Сертификаты будут использоваться с сервером Postfix.
Получены следующие ошибки. Это связано с FIPS?
CONNECTED(00000003)
140621555345216:error:1408F10B:
SSL routines:ssl3_get_record:wrong version number:
ssl/record/ssl3_record.c:332:
---
свидетельство о партнёрстве недоступно
---
Не было отправлено имён CA клиентского сертификата
---
SSL рукопожатие прочитало 5 байт и записало 328 байт
Проверка: ОК
---
Новый, (NONE), Шифр (NONE)
Безопасная повторная переговорка НЕ поддерживается
Сжатие: НЕТ
Расширение: НЕТ
ALPN не согласовано
Ранние данные не были отправлены
Код возврата проверки: 0 (ок)
Ответ или решение
Ошибка "wrong version number" в OpenSSL может возникнуть по нескольким причинам, особенно на сервере с включенным режимом FIPS, как в случае с вашей системой на RHEL8.
1. Контекст и Возможные Причины Ошибки
При получении сертификатов для использования с Postfix, вы столкнулись с ошибкой, указывающей на неправильный номер версии протокола. Это может означать, что ваш сервер или клиент пытается использовать протокол, который не поддерживается или не совместим с другой стороной соединения.
FIPS и Его Влияние
FIPS (Federal Information Processing Standards) – это набор стандартов, требующих соблюдения определенных криптографических практик, что может ограничивать использование некоторых более старых или менее безопасных протоколов. Убедитесь, что клиент, с которым вы пытаетесь соединиться, поддерживает тот же протокол и версию, что и ваш OpenSSL, настроенный под FIPS. Если ваше ПО пытается использовать устаревший SSL 3.0 или TLS 1.0, который может не поддерживаться в данном конфигурационном режиме, это может привести к ошибкам.
2. Возможные Решения
А. Проверка Конфигурации OpenSSL
Убедитесь, что версия OpenSSL на вашем сервере соответствует требованиям вашего проекта.
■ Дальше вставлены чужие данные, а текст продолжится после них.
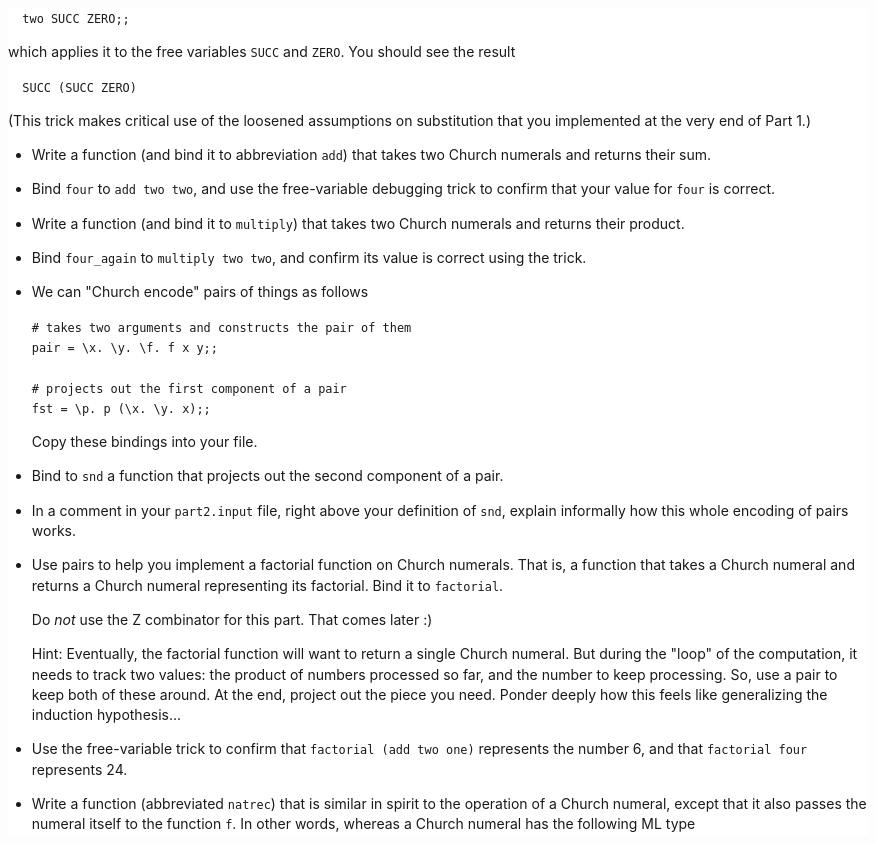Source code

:       two SUCC ZERO;;

  which applies it to the free variables `SUCC` and `ZERO`. You should see the
  result

      SUCC (SUCC ZERO)

  (This trick makes critical use of the loosened assumptions on substitution
  that you implemented at the very end of Part 1.)

- Write a function (and bind it to abbreviation `add`) that takes two Church
  numerals and returns their sum.

- Bind `four` to `add two two`, and use the free-variable debugging trick to
  confirm that your value for `four` is correct.

- Write a function (and bind it to `multiply`) that takes two Church numerals and
  returns their product.

- Bind `four_again` to `multiply two two`, and confirm its value is correct
  using the trick.

- We can "Church encode" pairs of things as follows

      # takes two arguments and constructs the pair of them
      pair = \x. \y. \f. f x y;;

      # projects out the first component of a pair
      fst = \p. p (\x. \y. x);;

  Copy these bindings into your file.

- Bind to `snd` a function that projects out the second component of a pair.

- In a comment in your `part2.input` file, right above your definition of `snd`,
  explain informally how this whole encoding of pairs works.

- Use pairs to help you implement a factorial function on Church numerals.  That
  is, a function that takes a Church numeral and returns a Church numeral
  representing its factorial. Bind it to `factorial`.

  Do *not* use the Z combinator for this part. That comes later :)

  Hint: Eventually, the factorial function will want to return a single Church
  numeral. But during the "loop" of the computation, it needs to track two
  values: the product of numbers processed so far, and the number to keep
  processing. So, use a pair to keep both of these around. At the end, project
  out the piece you need. Ponder deeply how this feels like generalizing the
  induction hypothesis...

- Use the free-variable trick to confirm that `factorial (add two one)`
  represents the number 6, and that `factorial four` represents 24.

- Write a function (abbreviated `natrec`) that is similar in spirit to the
  operation of a Church numeral, except that it also passes the numeral itself
  to the function `f`. In other words, whereas a Church numeral has the
  following ML type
Это можно сделать с помощью команды:
openssl versionЕсли версия устарела, рассмотрите возможность её обновления.
Б. Проверьте Настройки Postfix и OpenSSL
В конфигурационных файлах Postfix (обычно это main.cf и master.cf) убедитесь, что указаны правильные параметры для SSL. Например, они могут включать:
smtpd_tls_cert_file=/path/to/your/cert.pem
smtpd_tls_key_file=/path/to/your/key.pem
smtpd_use_tls=yesТакже стоит убедиться, что используемые вами сертификаты и ключи соответствуют требованиям FIPS.
В. Настройки Протоколов TLS
Убедитесь, что сервер настроен на использование поддерживаемых версий TLS. Например, вы можете задать поддержку TLS 1.2 и выше, если старая версия не нужна:
openssl s_client -connect yourserver.com:port -tls1_2Если вы видите ошибку с неправильным номером версии, это может указывать на то, что ваша защита отключила поддержку устаревших протоколов.
Г. Проверьте Сетевые Настройки
Настройка сетевого взаимодействия, включая фаервол и прокси, также может повлиять на установление соединения SSL/TLS. Убедитесь, что нужные порты открыты и доступ к серверу возможен.
3. Заключение
Ошибки, связанные с OpenSSL и сертификатами, могут быть сложными, особенно когда дело касается конфигураций, связанных с FIPS. Однако, проверив вышеописанные аспекты, вы сможете более точно определить причину проблемы и устранить её. Рекомендуется вести журнал всех изменений и тестировать каждую настройку отдельно, чтобы выявить конкретную причину ошибки.